▶ **Brief A**: Please rewrite the paragraph beginning "But there's a wrinkle" from the college enrollment post below as a short list, keeping its main facts.
▶ **Brief B**: Using the college enrollment post below, explain in one to three sentences why the writer is concerned about the flat two-year enrollment figures.

Thursday, April 5th, 2007

Take a look at this graph, showing college enrollment (in thousands of students) from the 1970s through 2005.


Source data: US Census Bureau

The red curve is what you probably expected. College enrollment increases fairly steadily with time. (The sharp dip in the late 70s is an artifact of changing the method of counting students).

But there’s a wrinkle. The red curve counts only undergraduates at four-year colleges. The blue curve shows the situation in America’s two-year colleges: community colleges, junior colleges, and technical colleges. Enrollment in our two-year colleges is flat, and has been so since the early 1990s. Before 1990, two-year college enrollment grew along with four-year enrollment.

Is the conventional wisdom that you need at least a bachelor’s degree to get any kind of worthwhile job now so entrenched that nobody thinks to go to a two-year school anymore?

Since I teach at a two-year school, the flat enrollment figures concern me. I worry that students who are perfectly capable of getting a two-year degree and a good job*** are being siphoned off by four-year schools - who then proceed to chew many of them up and spit them out without either a degree or useful job skills.

So, why are two-year college numbers so flat? Your thoughts?


***Who do you think has better job prospects? A new registered nurse with an associate’s degree in nursing, or someone who has just gotten their bachelor of arts in English?

Multiple choice tests

Monday, April 2nd, 2007

Students love multiple choice questions. I typically have several types of questions on my
chemistry tests. If I tell my students that there will be only, say, fifteen multiple choice questions on the upcoming test, I will almost always have several students frown and ask for more.

▶ **The data**:
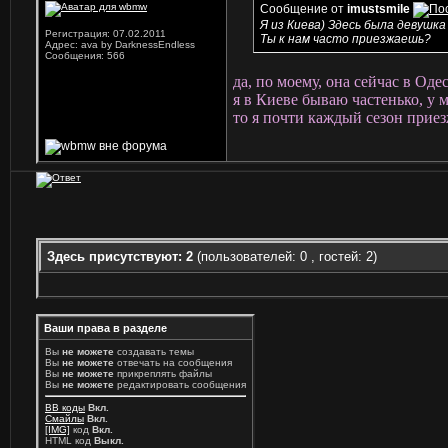
Сообщение от
imustsmile
Я из Киева) Здесь была девушка
Регистрация: 07.02.2011
Ты к нам часто приезжаешь?
Адрес: ava by DarknessEndless
Сообщения: 566
да, по моему, она сейчас в Одесс
я в Киеве бываю частенько, у
то я почти каждый сезон прие
Здесь присутствуют: 2
(пользователей: 0 , гостей: 2)
Ваши права в разделе
Вы
не можете
создавать темы
Вы
не можете
отвечать на сообщения
Вы
не можете
прикреплять файлы
Вы
не можете
редактировать сообщения
BB коды
Вкл.
Смайлы
Вкл.
[IMG]
код
Вкл.
HTML код
Выкл.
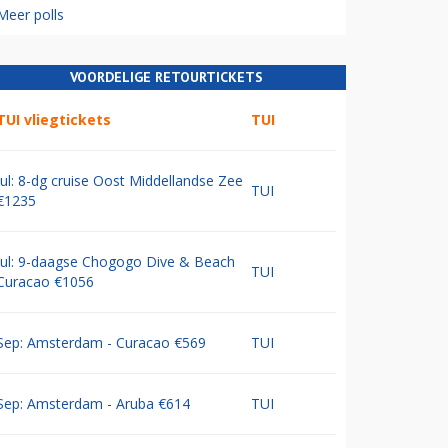
Meer polls
VOORDELIGE RETOURTICKETS
TUI vliegtickets
TUI
Jul: 8-dg cruise Oost Middellandse Zee
TUI
€1235
Jul: 9-daagse Chogogo Dive & Beach
TUI
Curacao €1056
Sep: Amsterdam - Curacao €569
TUI
Sep: Amsterdam - Aruba €614
TUI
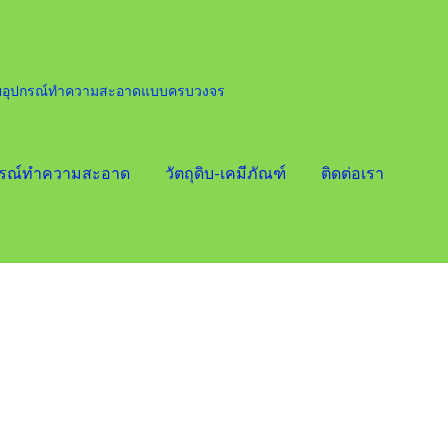
ายอุปกรณ์ทำความสะอาดแบบครบวงจร
กรณ์ทำความสะอาด
วัตถุดิบ-เคมีภัณฑ์
ติดต่อเรา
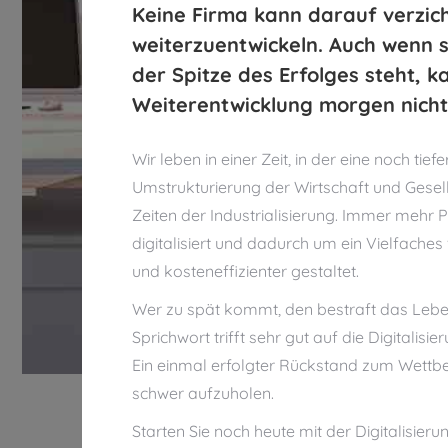
Keine Firma kann darauf verzich
weiterzuentwickeln. Auch wenn s
der Spitze des Erfolges steht, k
Weiterentwicklung morgen nicht
Wir leben in einer Zeit, in der eine noch tie
Umstrukturierung der Wirtschaft und Gesells
Zeiten der Industrialisierung. Immer mehr
digitalisiert und dadurch um ein Vielfaches
und kosteneffizienter gestaltet.
Wer zu spät kommt, den bestraft das Lebe
Sprichwort trifft sehr gut auf die Digitalis
Ein einmal erfolgter Rückstand zum Wettbe
schwer aufzuholen.
Starten Sie noch heute mit der Digitalisieru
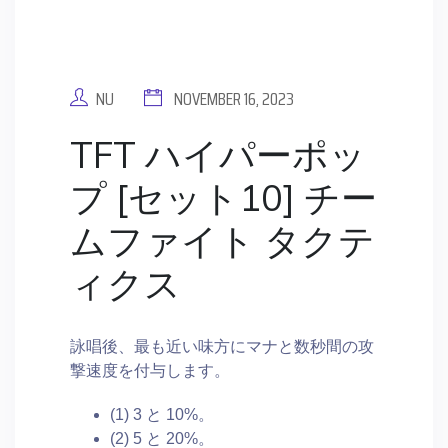
NU
NOVEMBER 16, 2023
TFT ハイパーポッ
プ [セット10] チー
ムファイト タクテ
ィクス
詠唱後、最も近い味方にマナと数秒間の攻
撃速度を付与します。
(1) 3 と 10%。
(2) 5 と 20%。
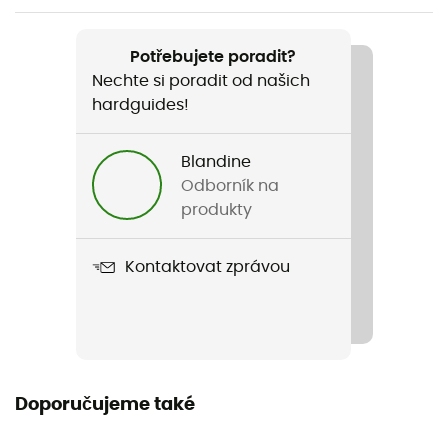
Název produktu
DromLite Bag
Potřebujete poradit?
Nechte si poradit od našich
Rozměry
hardguides!
2 L : 21,6 x 39,6 cm / 4 L : 25,4 x 46,5 cm / 6 L : 28,7 x 52,3
cm
Blandine
Materiály
Odborník na
Polyurethane
produkty
Kontaktovat zprávou
Doporučujeme také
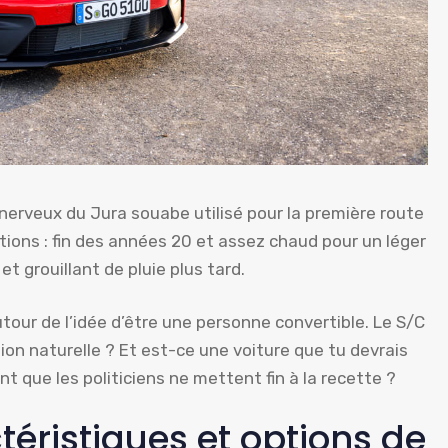
 nerveux du Jura souabe utilisé pour la première route
ions : fin des années 20 et assez chaud pour un léger
et grouillant de pluie plus tard.
our de l’idée d’être une personne convertible. Le S/C
tion naturelle ? Et est-ce une voiture que tu devrais
t que les politiciens ne mettent fin à la recette ?
téristiques et options de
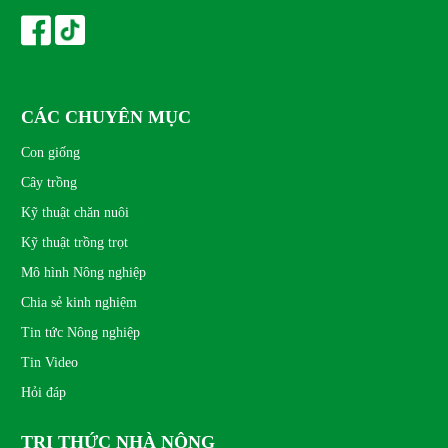
CÁC CHUYÊN MỤC
Con giống
Cây trồng
Kỹ thuật chăn nuôi
Kỹ thuật trồng trọt
Mô hình Nông nghiệp
Chia sẻ kinh nghiệm
Tin tức Nông nghiệp
Tin Video
Hỏi đáp
TRI THỨC NHÀ NÔNG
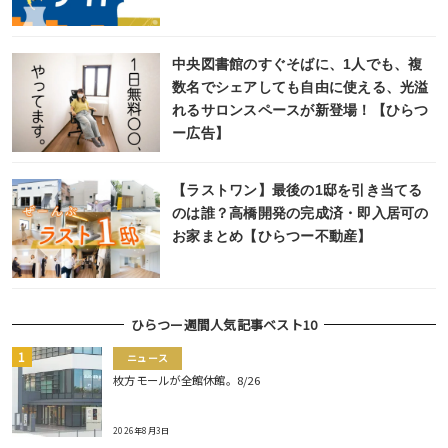
中央図書館のすぐそばに、1人でも、複
数名でシェアしても自由に使える、光溢
れるサロンスペースが新登場！【ひらつ
ー広告】
【ラストワン】最後の1邸を引き当てる
のは誰？高橋開発の完成済・即入居可の
お家まとめ【ひらつー不動産】
ひらつー週間人気記事ベスト10
ニュース
枚方モールが全館休館。8/26
2026年8月3日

▶ **Written reply A**:
- The red curve counts only undergraduates at four-year colleges.
- The blue curve covers two-year colleges: community, junior, and technical colleges.
- Two-year college enrollment has been flat since the early 1990s.
- Before 1990, two-year enrollment grew along with four-year enrollment.

▶ **Written reply B**: The writer teaches at a two-year school and worries that students who could earn a two-year degree and get a good job are being drawn away by four-year schools. Those schools then leave many of these students without either a degree or useful job skills.